§ **INPUT**:
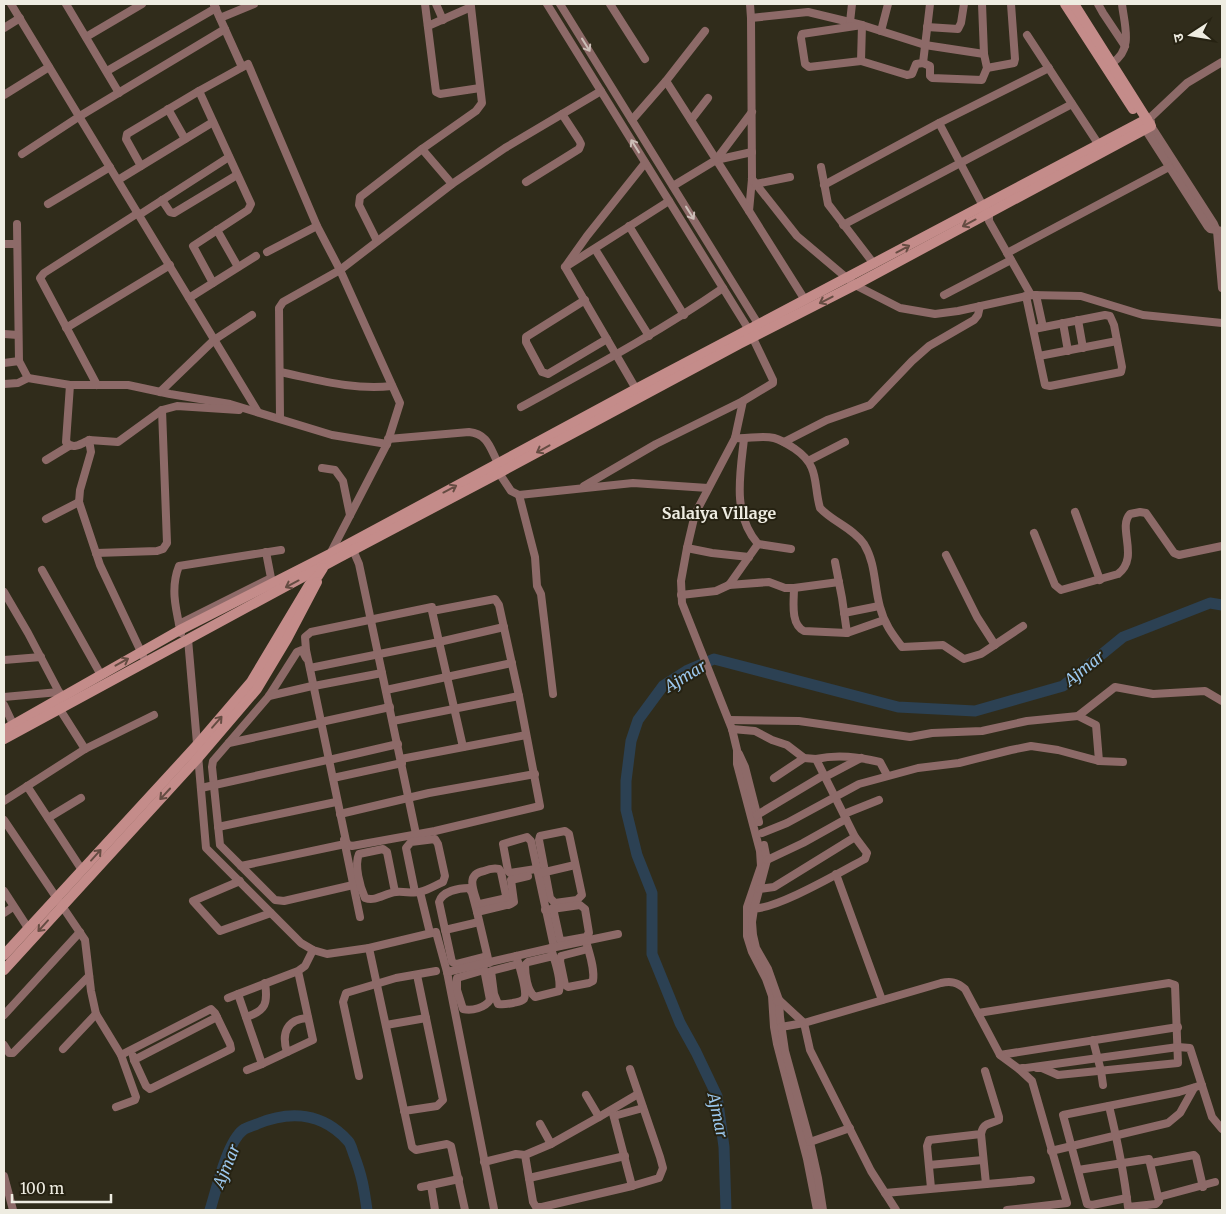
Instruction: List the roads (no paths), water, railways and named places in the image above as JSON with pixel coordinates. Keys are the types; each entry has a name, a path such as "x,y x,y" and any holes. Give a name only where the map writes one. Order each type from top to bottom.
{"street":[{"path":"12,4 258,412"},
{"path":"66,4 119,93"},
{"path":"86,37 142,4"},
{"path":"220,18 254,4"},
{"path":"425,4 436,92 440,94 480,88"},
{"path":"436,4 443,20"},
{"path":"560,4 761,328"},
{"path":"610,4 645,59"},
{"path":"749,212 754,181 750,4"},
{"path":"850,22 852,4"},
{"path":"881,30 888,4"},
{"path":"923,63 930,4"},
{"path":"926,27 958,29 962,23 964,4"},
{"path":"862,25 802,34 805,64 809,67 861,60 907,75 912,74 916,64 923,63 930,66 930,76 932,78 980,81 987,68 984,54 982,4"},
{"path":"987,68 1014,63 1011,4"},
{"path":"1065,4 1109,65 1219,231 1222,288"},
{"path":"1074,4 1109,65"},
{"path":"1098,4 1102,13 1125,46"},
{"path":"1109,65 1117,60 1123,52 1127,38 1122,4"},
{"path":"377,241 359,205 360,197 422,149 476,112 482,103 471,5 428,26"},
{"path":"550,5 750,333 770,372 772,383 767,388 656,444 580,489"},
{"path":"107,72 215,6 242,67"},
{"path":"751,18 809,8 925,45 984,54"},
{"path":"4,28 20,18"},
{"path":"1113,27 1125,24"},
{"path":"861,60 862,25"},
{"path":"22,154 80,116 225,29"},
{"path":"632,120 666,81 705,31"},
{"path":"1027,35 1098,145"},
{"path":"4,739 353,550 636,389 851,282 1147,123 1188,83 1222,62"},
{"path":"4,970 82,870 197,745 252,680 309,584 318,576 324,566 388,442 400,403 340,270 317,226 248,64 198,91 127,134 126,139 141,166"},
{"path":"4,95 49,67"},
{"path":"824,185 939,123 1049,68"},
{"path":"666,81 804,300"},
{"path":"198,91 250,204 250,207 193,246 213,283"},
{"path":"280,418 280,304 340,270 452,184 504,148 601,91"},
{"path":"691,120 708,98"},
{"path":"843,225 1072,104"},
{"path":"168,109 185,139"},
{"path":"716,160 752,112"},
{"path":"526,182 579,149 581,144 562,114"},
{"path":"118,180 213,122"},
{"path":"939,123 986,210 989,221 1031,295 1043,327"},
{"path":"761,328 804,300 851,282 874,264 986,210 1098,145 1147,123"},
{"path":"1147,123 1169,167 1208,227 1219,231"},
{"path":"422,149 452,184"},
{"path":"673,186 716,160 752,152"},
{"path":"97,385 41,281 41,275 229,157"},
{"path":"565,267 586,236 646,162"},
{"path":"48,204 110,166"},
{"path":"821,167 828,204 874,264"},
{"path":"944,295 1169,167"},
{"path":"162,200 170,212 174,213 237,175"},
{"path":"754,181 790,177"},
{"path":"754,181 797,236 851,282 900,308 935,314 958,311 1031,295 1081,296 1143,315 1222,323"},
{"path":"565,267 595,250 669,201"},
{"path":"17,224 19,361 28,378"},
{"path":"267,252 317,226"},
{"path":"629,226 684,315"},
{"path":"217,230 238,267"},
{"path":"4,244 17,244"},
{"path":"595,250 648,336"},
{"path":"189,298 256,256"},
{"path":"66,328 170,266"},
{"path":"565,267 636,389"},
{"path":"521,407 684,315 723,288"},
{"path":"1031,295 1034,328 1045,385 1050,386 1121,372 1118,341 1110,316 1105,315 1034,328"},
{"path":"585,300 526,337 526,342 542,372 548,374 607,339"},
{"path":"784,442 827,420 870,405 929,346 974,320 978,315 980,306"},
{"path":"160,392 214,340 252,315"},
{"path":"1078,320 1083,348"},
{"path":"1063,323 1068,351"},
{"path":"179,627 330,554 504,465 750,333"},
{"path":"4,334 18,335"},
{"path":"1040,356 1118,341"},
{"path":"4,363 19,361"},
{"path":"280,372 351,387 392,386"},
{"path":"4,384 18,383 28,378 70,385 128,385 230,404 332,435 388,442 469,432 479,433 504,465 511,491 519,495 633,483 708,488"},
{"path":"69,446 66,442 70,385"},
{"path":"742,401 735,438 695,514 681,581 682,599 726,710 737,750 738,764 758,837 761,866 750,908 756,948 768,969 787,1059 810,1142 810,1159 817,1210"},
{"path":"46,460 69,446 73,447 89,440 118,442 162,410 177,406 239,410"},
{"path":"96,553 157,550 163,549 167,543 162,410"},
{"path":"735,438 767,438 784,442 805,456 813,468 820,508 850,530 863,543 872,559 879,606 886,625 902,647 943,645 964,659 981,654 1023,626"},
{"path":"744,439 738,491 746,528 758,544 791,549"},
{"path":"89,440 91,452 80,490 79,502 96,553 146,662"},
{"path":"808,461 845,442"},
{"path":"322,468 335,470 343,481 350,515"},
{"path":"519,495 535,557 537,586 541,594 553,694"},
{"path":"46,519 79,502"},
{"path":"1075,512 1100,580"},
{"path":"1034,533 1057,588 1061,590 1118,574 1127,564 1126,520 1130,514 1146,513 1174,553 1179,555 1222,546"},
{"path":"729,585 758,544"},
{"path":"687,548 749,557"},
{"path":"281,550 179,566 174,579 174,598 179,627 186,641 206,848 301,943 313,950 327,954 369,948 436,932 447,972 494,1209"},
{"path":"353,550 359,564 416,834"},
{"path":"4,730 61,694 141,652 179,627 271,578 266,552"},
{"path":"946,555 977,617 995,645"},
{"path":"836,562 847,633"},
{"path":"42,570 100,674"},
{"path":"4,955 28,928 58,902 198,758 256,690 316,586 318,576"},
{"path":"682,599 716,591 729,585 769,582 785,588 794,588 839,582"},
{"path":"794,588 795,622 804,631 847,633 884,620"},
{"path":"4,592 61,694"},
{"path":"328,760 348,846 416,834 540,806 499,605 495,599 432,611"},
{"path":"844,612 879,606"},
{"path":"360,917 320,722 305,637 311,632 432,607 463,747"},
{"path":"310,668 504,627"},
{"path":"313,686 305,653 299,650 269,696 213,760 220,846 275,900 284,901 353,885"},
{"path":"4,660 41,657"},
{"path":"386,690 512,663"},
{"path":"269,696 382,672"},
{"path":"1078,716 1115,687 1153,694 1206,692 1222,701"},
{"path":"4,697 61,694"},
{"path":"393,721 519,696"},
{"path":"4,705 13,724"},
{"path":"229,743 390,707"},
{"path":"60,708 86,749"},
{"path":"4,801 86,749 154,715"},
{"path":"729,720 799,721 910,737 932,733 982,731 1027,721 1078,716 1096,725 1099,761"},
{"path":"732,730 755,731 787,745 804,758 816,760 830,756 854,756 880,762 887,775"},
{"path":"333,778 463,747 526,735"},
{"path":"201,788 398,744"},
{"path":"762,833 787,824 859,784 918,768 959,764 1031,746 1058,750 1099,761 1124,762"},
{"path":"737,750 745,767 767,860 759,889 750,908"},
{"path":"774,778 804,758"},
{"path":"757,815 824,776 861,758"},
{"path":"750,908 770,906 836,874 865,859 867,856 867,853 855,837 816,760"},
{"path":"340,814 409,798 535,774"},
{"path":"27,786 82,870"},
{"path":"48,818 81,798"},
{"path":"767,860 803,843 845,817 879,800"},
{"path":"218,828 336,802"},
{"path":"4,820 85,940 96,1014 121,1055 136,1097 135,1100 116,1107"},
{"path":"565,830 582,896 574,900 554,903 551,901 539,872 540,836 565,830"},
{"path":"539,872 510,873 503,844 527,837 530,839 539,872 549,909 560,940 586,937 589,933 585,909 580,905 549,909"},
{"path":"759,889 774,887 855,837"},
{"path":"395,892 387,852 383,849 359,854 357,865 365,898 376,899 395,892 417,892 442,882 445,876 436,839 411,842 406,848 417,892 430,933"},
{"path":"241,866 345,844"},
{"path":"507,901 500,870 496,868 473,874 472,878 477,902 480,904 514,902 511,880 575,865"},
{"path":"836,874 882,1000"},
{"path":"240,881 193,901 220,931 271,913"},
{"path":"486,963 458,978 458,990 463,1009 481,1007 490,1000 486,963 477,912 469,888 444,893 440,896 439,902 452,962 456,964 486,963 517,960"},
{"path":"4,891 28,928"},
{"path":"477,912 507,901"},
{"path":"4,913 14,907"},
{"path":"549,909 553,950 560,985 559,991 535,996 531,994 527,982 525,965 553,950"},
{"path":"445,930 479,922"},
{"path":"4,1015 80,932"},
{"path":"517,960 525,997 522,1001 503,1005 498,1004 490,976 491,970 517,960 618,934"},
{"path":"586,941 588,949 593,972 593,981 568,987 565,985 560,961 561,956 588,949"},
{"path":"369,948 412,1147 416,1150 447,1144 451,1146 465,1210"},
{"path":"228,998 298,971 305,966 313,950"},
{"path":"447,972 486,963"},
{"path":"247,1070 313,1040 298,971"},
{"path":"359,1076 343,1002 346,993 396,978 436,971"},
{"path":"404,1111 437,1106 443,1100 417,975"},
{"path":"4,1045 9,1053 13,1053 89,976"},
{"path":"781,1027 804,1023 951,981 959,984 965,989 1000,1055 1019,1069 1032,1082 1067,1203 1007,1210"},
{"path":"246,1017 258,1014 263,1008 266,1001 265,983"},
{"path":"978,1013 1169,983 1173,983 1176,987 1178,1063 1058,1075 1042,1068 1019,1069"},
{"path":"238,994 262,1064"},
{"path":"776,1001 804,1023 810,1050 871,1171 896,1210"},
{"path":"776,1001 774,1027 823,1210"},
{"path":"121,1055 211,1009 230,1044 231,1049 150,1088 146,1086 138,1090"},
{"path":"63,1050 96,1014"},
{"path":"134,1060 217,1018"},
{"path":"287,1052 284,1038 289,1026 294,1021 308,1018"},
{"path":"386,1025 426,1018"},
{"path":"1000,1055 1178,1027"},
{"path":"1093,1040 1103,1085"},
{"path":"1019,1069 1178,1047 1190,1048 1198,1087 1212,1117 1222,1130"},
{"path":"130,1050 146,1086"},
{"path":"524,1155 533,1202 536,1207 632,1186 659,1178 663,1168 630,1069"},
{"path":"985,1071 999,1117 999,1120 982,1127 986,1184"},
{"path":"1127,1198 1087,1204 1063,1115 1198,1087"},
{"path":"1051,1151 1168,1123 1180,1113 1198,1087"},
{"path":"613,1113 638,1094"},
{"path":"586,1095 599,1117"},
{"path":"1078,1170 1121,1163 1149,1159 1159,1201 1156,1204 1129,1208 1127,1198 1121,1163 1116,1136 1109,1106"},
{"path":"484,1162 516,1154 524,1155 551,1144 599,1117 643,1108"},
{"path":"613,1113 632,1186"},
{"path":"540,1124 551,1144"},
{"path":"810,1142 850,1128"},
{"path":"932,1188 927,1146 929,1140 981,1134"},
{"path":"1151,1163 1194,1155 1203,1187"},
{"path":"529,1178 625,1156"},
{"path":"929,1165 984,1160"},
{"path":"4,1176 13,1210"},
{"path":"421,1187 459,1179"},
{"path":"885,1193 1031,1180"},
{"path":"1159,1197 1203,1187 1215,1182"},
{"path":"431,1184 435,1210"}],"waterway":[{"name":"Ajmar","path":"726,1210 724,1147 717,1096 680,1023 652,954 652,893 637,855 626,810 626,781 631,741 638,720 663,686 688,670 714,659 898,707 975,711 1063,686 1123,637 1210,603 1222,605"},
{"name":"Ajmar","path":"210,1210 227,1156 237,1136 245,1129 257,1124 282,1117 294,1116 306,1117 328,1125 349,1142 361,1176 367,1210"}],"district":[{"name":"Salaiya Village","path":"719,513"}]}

--

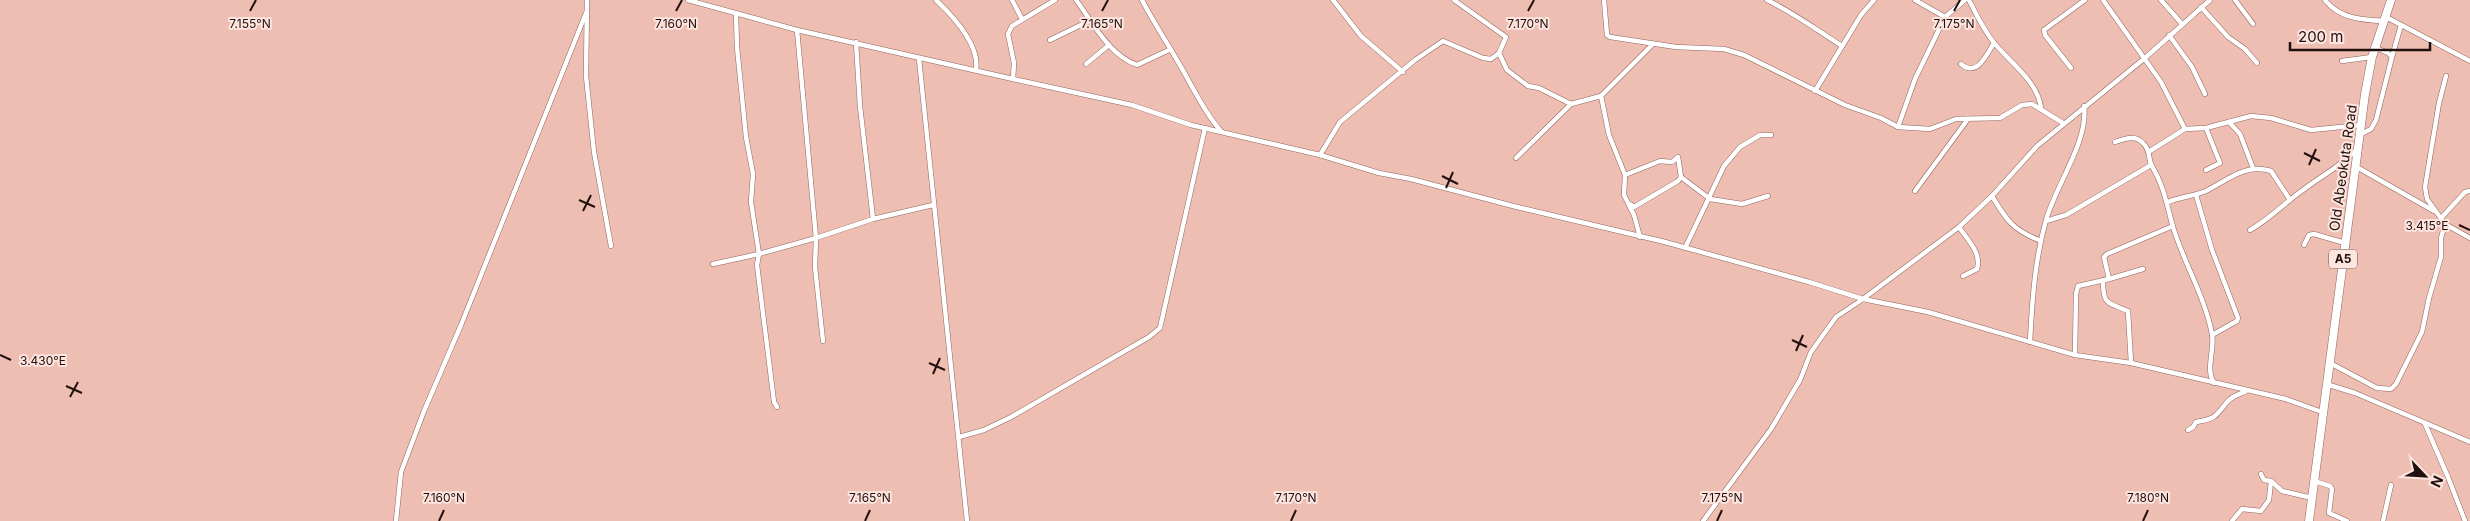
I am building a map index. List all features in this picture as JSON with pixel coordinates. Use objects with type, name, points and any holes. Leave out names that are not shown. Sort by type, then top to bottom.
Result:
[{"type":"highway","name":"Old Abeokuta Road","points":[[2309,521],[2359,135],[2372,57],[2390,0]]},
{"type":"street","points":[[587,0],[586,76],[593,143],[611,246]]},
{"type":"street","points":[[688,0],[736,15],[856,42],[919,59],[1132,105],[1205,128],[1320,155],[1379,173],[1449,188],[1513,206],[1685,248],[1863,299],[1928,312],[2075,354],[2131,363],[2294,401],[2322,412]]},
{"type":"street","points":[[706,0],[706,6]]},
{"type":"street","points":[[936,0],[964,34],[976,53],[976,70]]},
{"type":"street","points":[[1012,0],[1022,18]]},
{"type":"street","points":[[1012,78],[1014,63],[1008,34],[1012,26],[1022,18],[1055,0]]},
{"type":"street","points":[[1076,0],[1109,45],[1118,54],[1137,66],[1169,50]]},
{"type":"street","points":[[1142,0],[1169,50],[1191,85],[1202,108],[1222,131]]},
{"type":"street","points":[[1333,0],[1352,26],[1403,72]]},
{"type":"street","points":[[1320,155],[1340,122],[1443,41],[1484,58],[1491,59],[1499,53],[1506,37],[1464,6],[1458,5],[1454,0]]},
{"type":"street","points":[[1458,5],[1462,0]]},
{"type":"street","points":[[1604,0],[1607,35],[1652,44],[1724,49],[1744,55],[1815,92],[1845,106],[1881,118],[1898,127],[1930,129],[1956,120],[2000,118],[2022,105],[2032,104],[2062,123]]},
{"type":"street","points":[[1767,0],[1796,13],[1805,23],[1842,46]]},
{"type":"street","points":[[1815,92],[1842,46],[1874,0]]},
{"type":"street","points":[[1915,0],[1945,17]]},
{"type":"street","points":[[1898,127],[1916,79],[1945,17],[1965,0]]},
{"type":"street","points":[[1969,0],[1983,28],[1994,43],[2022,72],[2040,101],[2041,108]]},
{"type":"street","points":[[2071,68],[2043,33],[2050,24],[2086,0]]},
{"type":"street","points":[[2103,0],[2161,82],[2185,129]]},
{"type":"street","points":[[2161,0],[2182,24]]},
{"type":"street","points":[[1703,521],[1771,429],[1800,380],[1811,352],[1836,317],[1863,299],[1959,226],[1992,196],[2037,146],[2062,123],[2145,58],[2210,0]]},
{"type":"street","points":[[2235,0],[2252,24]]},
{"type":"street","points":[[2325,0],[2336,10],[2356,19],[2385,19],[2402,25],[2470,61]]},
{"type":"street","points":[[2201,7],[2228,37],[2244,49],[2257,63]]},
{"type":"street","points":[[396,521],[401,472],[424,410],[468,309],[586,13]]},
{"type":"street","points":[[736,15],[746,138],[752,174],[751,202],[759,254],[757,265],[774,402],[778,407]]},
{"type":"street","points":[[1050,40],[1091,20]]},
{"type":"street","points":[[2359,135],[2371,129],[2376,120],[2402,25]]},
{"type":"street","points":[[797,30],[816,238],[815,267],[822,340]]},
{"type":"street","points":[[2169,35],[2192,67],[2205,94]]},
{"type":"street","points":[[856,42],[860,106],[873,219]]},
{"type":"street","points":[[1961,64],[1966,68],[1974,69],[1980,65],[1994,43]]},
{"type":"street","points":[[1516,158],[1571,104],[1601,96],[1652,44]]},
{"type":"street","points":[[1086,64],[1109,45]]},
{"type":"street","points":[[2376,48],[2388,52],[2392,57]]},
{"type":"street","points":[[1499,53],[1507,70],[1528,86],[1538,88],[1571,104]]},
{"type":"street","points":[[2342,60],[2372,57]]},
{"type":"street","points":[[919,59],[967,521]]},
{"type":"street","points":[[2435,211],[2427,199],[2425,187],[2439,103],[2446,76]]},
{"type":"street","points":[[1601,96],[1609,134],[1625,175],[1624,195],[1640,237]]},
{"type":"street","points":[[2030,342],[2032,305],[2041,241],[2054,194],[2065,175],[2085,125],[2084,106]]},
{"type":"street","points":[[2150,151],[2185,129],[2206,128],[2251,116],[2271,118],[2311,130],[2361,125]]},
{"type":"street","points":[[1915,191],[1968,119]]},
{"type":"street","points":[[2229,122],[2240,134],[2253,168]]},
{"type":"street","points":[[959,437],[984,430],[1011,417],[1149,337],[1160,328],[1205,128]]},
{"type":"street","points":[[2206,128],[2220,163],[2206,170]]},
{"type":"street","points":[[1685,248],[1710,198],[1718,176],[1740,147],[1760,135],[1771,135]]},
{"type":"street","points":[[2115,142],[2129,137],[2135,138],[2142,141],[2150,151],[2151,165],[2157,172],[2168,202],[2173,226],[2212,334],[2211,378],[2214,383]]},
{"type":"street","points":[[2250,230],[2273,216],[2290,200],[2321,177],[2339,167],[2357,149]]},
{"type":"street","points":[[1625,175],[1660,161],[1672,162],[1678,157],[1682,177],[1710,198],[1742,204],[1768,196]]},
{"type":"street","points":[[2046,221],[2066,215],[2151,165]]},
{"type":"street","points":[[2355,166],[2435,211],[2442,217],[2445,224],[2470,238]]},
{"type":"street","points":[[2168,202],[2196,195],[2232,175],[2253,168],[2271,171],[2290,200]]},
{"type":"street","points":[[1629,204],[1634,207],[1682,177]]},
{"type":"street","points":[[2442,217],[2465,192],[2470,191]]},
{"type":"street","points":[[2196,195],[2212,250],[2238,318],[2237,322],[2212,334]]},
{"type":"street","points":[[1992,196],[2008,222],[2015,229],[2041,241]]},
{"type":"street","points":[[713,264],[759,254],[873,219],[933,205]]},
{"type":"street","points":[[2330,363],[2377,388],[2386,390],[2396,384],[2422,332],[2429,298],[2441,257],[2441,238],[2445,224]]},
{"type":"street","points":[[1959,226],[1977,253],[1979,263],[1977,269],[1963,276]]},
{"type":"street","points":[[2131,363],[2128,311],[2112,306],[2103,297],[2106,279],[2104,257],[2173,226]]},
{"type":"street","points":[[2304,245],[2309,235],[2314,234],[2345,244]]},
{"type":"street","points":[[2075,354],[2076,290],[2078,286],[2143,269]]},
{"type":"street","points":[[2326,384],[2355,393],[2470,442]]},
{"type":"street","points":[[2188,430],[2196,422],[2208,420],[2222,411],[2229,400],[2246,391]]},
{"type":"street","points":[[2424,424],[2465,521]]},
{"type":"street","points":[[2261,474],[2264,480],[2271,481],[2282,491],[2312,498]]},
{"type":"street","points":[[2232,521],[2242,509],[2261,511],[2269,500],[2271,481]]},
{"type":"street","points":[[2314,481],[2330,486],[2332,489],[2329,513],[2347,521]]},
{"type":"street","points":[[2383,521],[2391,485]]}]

§ **TASK TO COMPLETE**: If the string "with" appears in a line of the entries, report the line.

§ **EXERCISE RESPONSE**:
Instruction: List the roads (no paths), water, railways and named places in the image above as JSON with pixel coordinates. Keys are the types; each entry has a name, a path such as "x,y x,y" and any holes. Give a name only where the map writes one. Order each type from top to bottom.
I am building a map index. List all features in this picture as JSON with pixel coordinates. Use objects with type, name, points and any holes. Leave out names that are not shown. Sort by type, then top to bottom.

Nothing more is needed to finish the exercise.